But points or intervals in geometry can be translated on the real axis.

> Our sets do not change.

But points or intervals in geometry can be translated on the real axis.
> 
>>>
>>> In the first case, with the not.changing sets,
>>> a finite 𝘀𝗲𝗾𝘂𝗲𝗻𝗰𝗲 of 𝗰𝗹𝗮𝗶𝗺𝘀 which
>>>   has only true.or.not.first.false 𝗰𝗹𝗮𝗶𝗺𝘀
>>> has only true 𝗰𝗹𝗮𝗶𝗺𝘀.
>>
>> But it
> 
> "It" refers to who or what?

To that finite 𝘀𝗲𝗾𝘂𝗲𝗻𝗰𝗲.

>> But it will never complete
>> an infinite set of claims.
> 
> We do not need an infinite 𝘀𝗲𝗾𝘂𝗲𝗻𝗰𝗲 of 𝗰𝗹𝗮𝗶𝗺𝘀 completed.
> We do not want an infinite 𝘀𝗲𝗾𝘂𝗲𝗻𝗰𝗲 of 𝗰𝗹𝗮𝗶𝗺𝘀 completed.

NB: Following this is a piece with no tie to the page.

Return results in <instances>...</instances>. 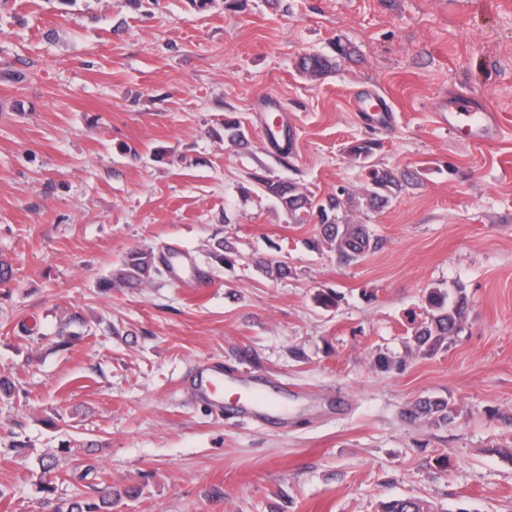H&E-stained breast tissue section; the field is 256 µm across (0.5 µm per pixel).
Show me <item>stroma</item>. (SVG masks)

But you claim that _all_ fractions are in bijection with all natural 
numbers, don't you?
>> It will forever remain in the status nascendi.
>> Therefore
>> irrelevant for actual or completed infinity.
> 
> A finite 𝘀𝗲𝗾𝘂𝗲𝗻𝗰𝗲 of 𝗰𝗹𝗮𝗶𝗺𝘀, each of which
> is true.or.not.first.false,
> will forever remain
> a finite 𝘀𝗲𝗾𝘂𝗲𝗻𝗰𝗲 of 𝗰𝗹𝗮𝗶𝗺𝘀, each of which
> is true.or.not.first.false.

Therefore such a sequence does not entitle you to claim infinite mappings.
> 
>>> Infinite sets can correspond to
>>> other infinite sets which,
>>> without much thought about infinity,
>>> would seem to be a different "size".
>>
>> But they cannot become such sets.
> 
> Our sets do not change.

My intervals I(n) = [n - 1/10, n + 1/10] must be translated to all the 
midpoints 1/1, 1/2, 2/1, 1/3, 2/2, 3/1, 1/4, 2/3, 3/2, 4/1, 1/5, 2/4, 
3/3, 4/2, 5/1, 1/6, 2/5, 3/4, 4/3, 5/2, 6/1,  ... if you want to 
contradict my claim.
> 
>> But they cannot be completely transformed
> < into each other.
> 
> Our sets do not change.

But intervals can be shifted.
> Consider again the two sets of midpoints
> ⟨ 1, 2, 3, 4, 5, ... ⟩ and
> ⟨ 1/1, 1/2, 2/1, 1/3, 2/2, ... ⟩
> 
> They both _are_
> And their points correspond
> by i/j ↦ n = (i+j-1)(i+j-2)/2+i

The first few terms do correspond or can be made c orresponding. That 
can be proven by translating the due intervals. But the full claim is 
nonsense because it is impossible to satisfy.

Regards, WM